◆ **DATA SECTION**:
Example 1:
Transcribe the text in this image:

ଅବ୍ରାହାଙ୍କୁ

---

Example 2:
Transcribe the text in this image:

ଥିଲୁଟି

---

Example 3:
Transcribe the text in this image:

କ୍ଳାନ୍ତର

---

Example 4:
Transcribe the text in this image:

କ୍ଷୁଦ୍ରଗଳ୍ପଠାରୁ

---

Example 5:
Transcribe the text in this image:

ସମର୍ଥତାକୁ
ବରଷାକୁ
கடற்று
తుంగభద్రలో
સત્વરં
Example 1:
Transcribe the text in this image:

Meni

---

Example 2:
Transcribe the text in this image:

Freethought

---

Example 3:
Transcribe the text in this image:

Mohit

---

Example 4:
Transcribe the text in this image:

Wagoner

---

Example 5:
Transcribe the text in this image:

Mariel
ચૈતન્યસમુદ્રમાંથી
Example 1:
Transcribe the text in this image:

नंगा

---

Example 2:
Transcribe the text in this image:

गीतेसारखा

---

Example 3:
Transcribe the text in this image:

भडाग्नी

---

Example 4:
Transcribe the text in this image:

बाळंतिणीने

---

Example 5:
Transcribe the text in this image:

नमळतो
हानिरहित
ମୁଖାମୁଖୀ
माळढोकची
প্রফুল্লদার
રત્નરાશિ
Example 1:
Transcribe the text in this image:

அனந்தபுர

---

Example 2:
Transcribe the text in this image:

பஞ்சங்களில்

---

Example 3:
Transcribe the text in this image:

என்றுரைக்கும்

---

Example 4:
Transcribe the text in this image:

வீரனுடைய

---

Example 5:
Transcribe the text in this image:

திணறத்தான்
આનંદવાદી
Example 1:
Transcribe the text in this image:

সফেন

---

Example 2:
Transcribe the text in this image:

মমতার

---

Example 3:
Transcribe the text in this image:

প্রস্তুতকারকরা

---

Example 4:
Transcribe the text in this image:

◆ **ASSIGNMENT**: Exactly as given, set down all of the lines above.

◆ **FINISHED TASK**:
Example 1:
Transcribe the text in this image:

ଅବ୍ରାହାଙ୍କୁ

---

Example 2:
Transcribe the text in this image:

ଥିଲୁଟି

---

Example 3:
Transcribe the text in this image:

କ୍ଳାନ୍ତର

---

Example 4:
Transcribe the text in this image:

କ୍ଷୁଦ୍ରଗଳ୍ପଠାରୁ

---

Example 5:
Transcribe the text in this image:

ସମର୍ଥତାକୁ
ବରଷାକୁ
கடற்று
తుంగభద్రలో
સત્વરં
Example 1:
Transcribe the text in this image:

Meni

---

Example 2:
Transcribe the text in this image:

Freethought

---

Example 3:
Transcribe the text in this image:

Mohit

---

Example 4:
Transcribe the text in this image:

Wagoner

---

Example 5:
Transcribe the text in this image:

Mariel
ચૈતન્યસમુદ્રમાંથી
Example 1:
Transcribe the text in this image:

नंगा

---

Example 2:
Transcribe the text in this image:

गीतेसारखा

---

Example 3:
Transcribe the text in this image:

भडाग्नी

---

Example 4:
Transcribe the text in this image:

बाळंतिणीने

---

Example 5:
Transcribe the text in this image:

नमळतो
हानिरहित
ମୁଖାମୁଖୀ
माळढोकची
প্রফুল্লদার
રત્નરાશિ
Example 1:
Transcribe the text in this image:

அனந்தபுர

---

Example 2:
Transcribe the text in this image:

பஞ்சங்களில்

---

Example 3:
Transcribe the text in this image:

என்றுரைக்கும்

---

Example 4:
Transcribe the text in this image:

வீரனுடைய

---

Example 5:
Transcribe the text in this image:

திணறத்தான்
આનંદવાદી
Example 1:
Transcribe the text in this image:

সফেন

---

Example 2:
Transcribe the text in this image:

মমতার

---

Example 3:
Transcribe the text in this image:

প্রস্তুতকারকরা

---

Example 4:
Transcribe the text in this image:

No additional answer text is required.